We aimed to improve the applicability of the new GMPEs in estimating vertical response spectrums and believe that the new functions could eliminate unnecessary computational effort for assessment of virtual components in practical seismic hazard studies. For this reason, one of the main advances of this research is the development of consistent models based on four distance metrics of point- (Repi and Rhyp) and finite-fault (RJB and Rrup) models. Compared to four recently developed local and regional V/H models, our proposed models yield the lowermost standard deviations over the whole period range. We verified our models through inspection of between- and within-event residuals analyses and found stable and unbiased trends at all periods, magnitudes, distances, and VS30 ranges. The residuals, thus, indicate that the V/H models are consistent with the empirical data.
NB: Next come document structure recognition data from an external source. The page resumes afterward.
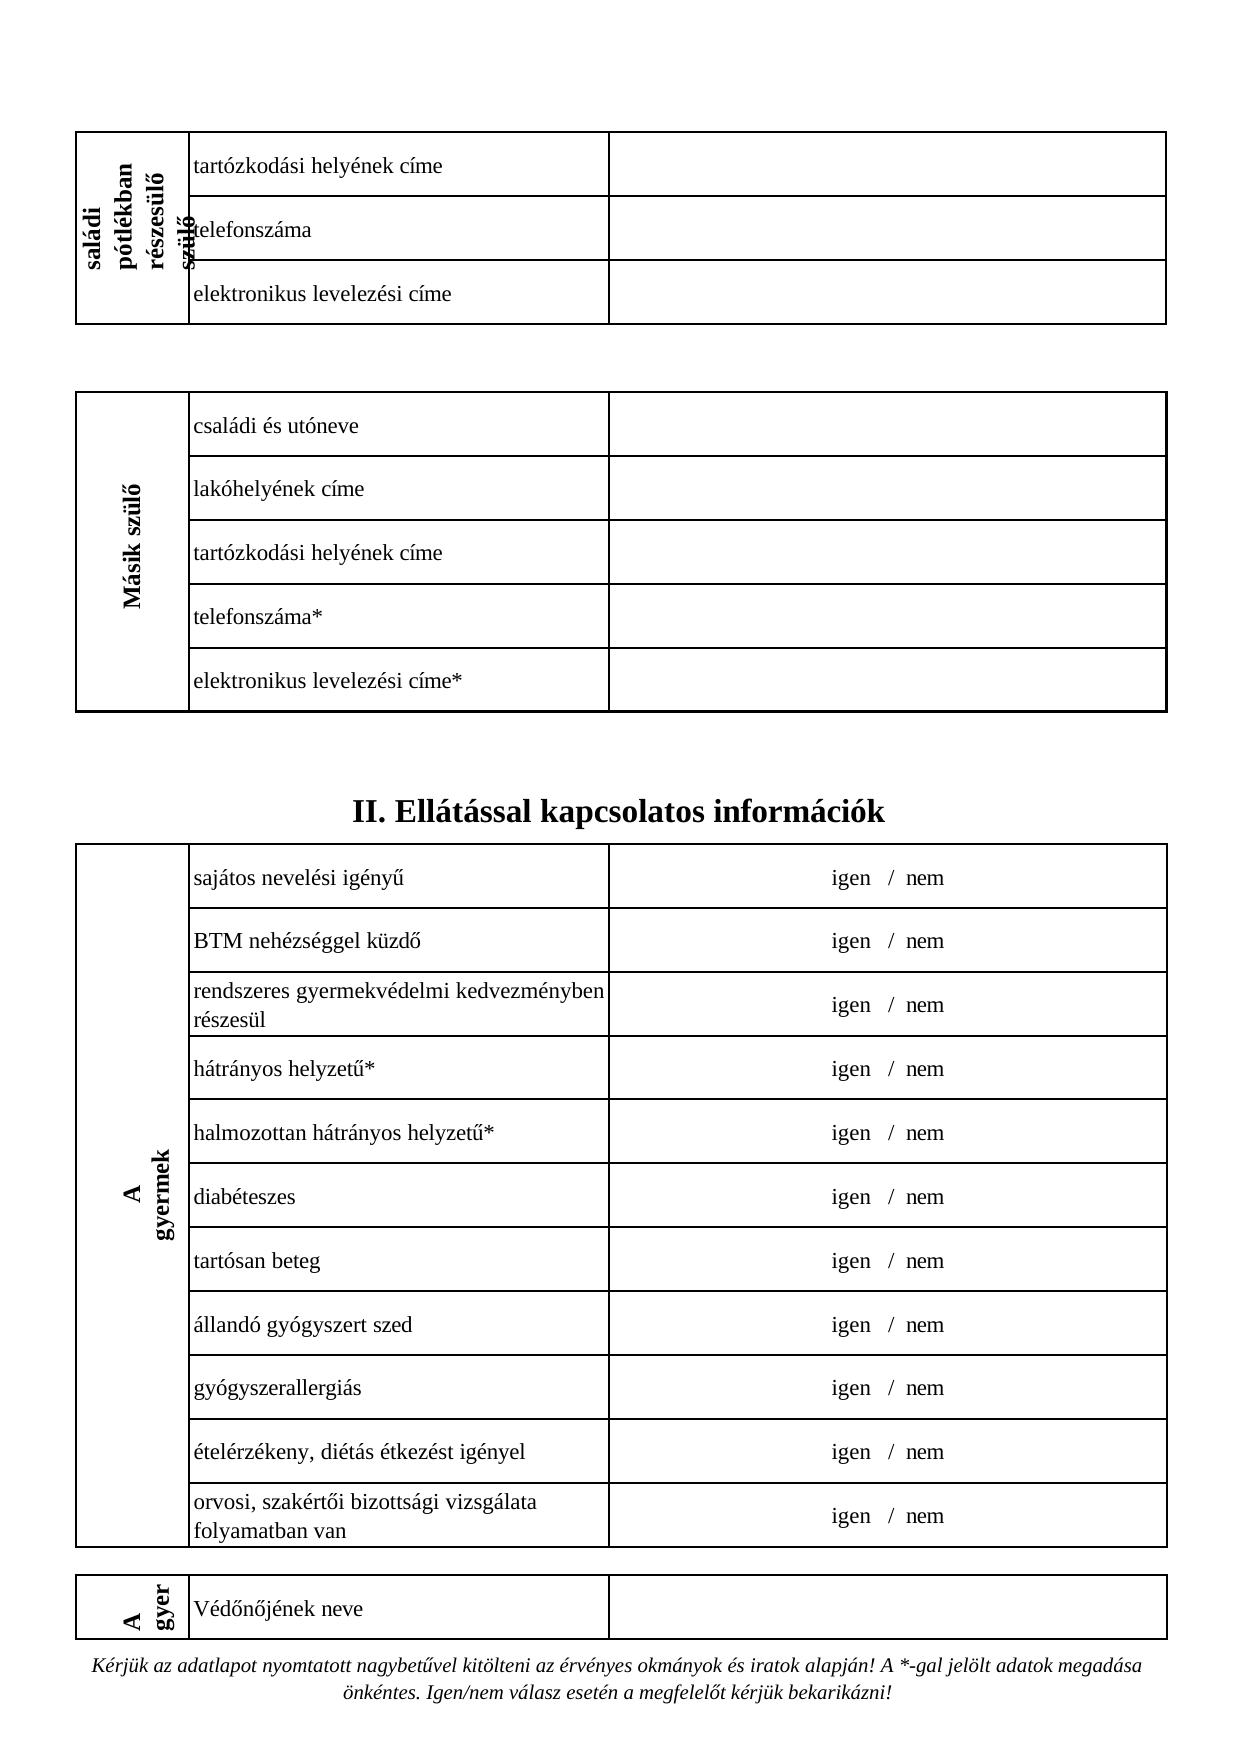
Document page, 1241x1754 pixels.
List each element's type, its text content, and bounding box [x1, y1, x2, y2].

table_cell állandó gyógyszert szed [190, 1292, 608, 1354]
table_cell hátrányos helyzetű* [190, 1037, 608, 1098]
table_header Védőnőjének neve [190, 1576, 608, 1638]
table_cell [610, 261, 1165, 323]
table_header A gyermek [77, 845, 188, 1546]
table_cell telefonszáma* [190, 585, 608, 647]
table_cell [610, 197, 1165, 259]
table_cell igen / nem [610, 973, 1166, 1034]
table_cell tartósan beteg [190, 1228, 608, 1290]
table_cell gyógyszerallergiás [190, 1356, 608, 1418]
table_header [610, 1576, 1166, 1638]
table_cell halmozottan hátrányos helyzetű* [190, 1100, 608, 1162]
table_cell igen / nem [610, 1292, 1166, 1354]
table_cell BTM nehézséggel küzdő [190, 909, 608, 971]
table_cell orvosi, szakértői bizottsági vizsgálata folyamatban van [190, 1484, 608, 1546]
list Ellátással kapcsolatos információk [352, 791, 1178, 829]
table_cell elektronikus levelezési címe [190, 261, 608, 323]
table_cell [610, 521, 1165, 583]
table_header igen / nem [610, 845, 1166, 907]
table_cell ételérzékeny, diétás étkezést igényel [190, 1420, 608, 1482]
table_cell [610, 649, 1165, 710]
table_cell igen / nem [610, 1420, 1166, 1482]
table_cell igen / nem [610, 1037, 1166, 1098]
table_cell elektronikus levelezési címe* [190, 649, 608, 710]
table_header A gyermek [77, 1576, 188, 1638]
table_cell igen / nem [610, 1484, 1166, 1546]
table_header [610, 393, 1165, 455]
table_cell diabéteszes [190, 1164, 608, 1226]
table_cell igen / nem [610, 909, 1166, 971]
table_header családi és utóneve [190, 393, 608, 455]
table_cell telefonszáma [190, 197, 608, 259]
table_cell lakóhelyének címe [190, 457, 608, 519]
table_cell tartózkodási helyének címe [190, 521, 608, 583]
table_cell rendszeres gyermekvédelmi kedvezményben részesül [190, 973, 608, 1034]
table_cell igen / nem [610, 1164, 1166, 1226]
table_header Másik szülő [77, 393, 188, 710]
table_cell igen / nem [610, 1356, 1166, 1418]
table_cell [610, 585, 1165, 647]
table_header sajátos nevelési igényű [190, 845, 608, 907]
table_cell igen / nem [610, 1100, 1166, 1162]
table_cell [610, 133, 1165, 195]
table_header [77, 133, 188, 323]
table_cell [610, 457, 1165, 519]
table_cell igen / nem [610, 1228, 1166, 1290]
table_cell tartózkodási helyének címe [190, 133, 608, 195]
The V/H estimates appeared to be notably dependent on spectral periods, distance, and site amplification terms. We demonstrate the significant effect of ground type for intermediate-to-long periods. According to our models, higher V/H values are expected at short periods, short distances (at short periods), and rock site condition (T > 0.2 s). We conclude that for short spectral periods, the predictions of V/H ratios are more sensitive to distance rather than magnitude.